DATA FOR PROCESSING Block Start

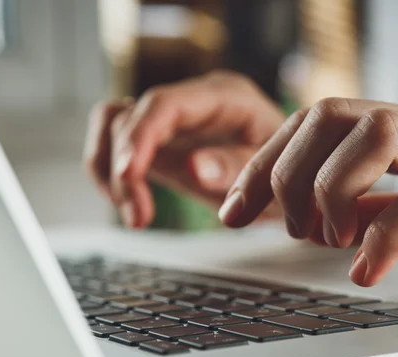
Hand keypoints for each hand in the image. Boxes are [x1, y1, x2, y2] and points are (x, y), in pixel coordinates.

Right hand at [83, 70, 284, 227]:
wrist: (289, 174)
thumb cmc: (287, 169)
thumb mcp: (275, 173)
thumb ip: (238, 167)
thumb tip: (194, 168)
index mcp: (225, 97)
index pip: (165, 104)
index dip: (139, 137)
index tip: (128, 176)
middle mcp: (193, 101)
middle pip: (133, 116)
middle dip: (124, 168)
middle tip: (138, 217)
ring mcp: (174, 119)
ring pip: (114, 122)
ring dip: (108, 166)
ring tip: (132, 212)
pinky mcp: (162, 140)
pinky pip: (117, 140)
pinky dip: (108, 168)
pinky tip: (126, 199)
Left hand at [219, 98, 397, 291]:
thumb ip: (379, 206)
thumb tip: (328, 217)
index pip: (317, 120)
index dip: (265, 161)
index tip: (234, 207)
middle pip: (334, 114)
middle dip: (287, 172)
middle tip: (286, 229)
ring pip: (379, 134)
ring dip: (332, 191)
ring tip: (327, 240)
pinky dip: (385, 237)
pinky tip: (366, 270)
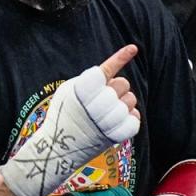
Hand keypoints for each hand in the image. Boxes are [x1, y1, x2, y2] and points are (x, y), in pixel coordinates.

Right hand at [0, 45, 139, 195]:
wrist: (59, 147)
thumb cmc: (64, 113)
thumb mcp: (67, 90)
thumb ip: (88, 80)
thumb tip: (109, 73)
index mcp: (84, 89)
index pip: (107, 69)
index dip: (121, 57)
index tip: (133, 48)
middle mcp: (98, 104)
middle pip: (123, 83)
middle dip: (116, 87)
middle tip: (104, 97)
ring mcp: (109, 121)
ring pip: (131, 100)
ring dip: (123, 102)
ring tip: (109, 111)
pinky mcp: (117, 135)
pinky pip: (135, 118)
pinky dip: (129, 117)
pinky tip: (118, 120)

DATA FOR PROCESSING Block End
DATA FOR PROCESSING Block Start

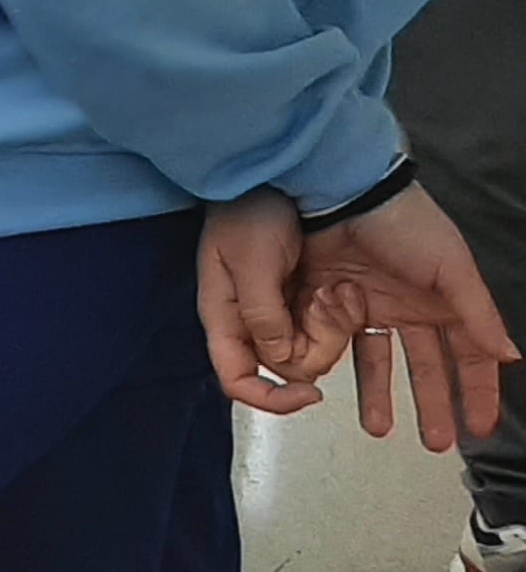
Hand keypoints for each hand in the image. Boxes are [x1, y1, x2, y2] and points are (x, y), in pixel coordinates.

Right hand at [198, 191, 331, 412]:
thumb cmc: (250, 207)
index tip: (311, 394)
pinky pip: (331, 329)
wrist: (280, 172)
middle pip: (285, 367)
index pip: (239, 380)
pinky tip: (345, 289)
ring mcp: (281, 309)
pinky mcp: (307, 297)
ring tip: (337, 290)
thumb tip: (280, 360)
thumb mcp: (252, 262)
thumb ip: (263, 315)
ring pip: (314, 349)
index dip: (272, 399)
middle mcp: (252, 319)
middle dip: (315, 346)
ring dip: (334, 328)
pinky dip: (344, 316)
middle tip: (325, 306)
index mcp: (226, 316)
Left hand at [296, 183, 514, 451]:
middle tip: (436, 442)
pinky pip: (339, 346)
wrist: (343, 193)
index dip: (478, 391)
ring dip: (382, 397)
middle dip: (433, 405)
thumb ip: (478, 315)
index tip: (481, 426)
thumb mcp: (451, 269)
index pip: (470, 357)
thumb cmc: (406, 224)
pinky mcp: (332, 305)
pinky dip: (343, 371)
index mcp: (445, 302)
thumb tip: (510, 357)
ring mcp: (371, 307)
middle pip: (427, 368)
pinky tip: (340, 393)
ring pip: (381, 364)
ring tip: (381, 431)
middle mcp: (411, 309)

DATA FOR PROCESSING Block End
DATA FOR PROCESSING Block Start

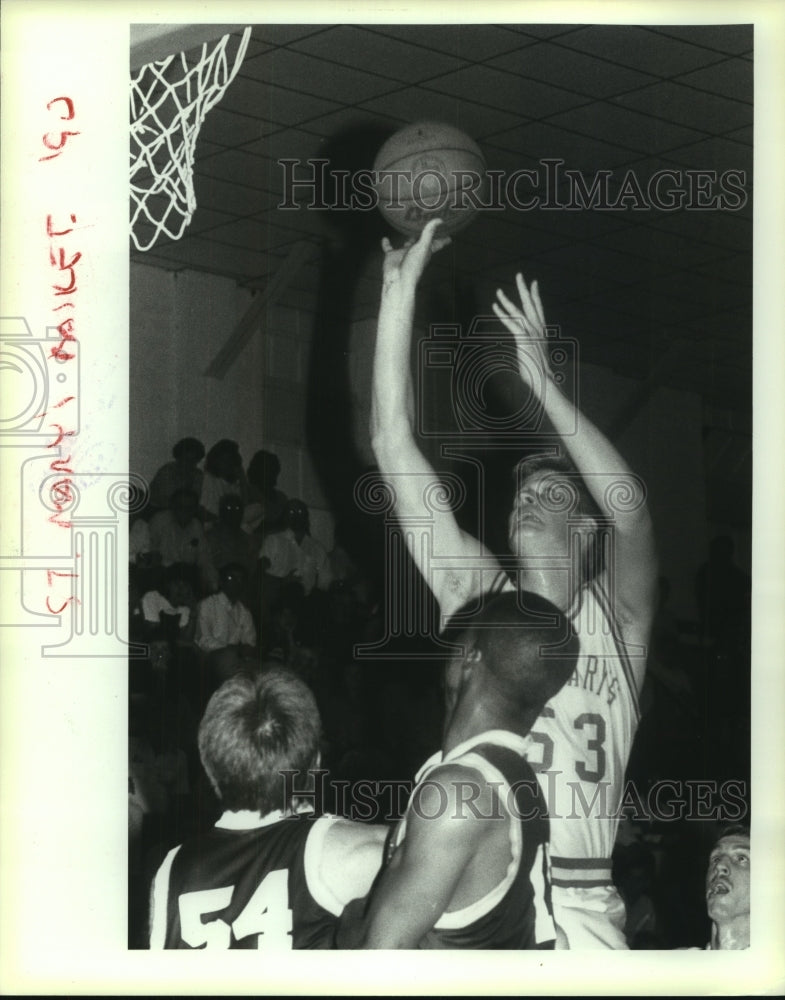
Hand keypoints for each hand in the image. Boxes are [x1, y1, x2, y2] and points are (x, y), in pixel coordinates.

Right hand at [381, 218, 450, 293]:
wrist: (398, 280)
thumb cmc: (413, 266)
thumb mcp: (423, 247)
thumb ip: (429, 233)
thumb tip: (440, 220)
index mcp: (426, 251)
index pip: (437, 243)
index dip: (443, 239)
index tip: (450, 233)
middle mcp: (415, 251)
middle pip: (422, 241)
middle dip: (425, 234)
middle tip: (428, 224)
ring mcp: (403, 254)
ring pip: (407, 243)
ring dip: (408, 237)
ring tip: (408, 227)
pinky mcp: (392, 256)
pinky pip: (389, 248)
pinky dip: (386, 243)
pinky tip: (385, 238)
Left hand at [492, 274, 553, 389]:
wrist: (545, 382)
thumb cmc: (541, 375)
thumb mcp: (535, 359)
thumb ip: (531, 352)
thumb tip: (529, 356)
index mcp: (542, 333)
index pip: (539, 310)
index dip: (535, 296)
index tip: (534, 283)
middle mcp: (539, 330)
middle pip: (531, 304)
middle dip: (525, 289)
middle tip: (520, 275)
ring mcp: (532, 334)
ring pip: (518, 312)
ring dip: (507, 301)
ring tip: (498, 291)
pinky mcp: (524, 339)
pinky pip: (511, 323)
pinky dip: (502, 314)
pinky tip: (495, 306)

DATA FOR PROCESSING Block End

**GOAL OF THE EXERCISE:**
From the records above, copy out the line with "thumb ip: (263, 315)", the line with "middle tip: (436, 442)", and every line between them, word for word.

**RESULT OF THE EXERCISE:**
thumb ip: (263, 315)
ring pip: (314, 349)
index dip: (272, 399)
middle mcp: (252, 319)
middle dip: (315, 346)
ring dip: (334, 328)
pinky dip: (344, 316)
middle tip: (325, 306)
index mcp: (226, 316)
Left hand at [296, 183, 514, 451]:
middle tip: (436, 442)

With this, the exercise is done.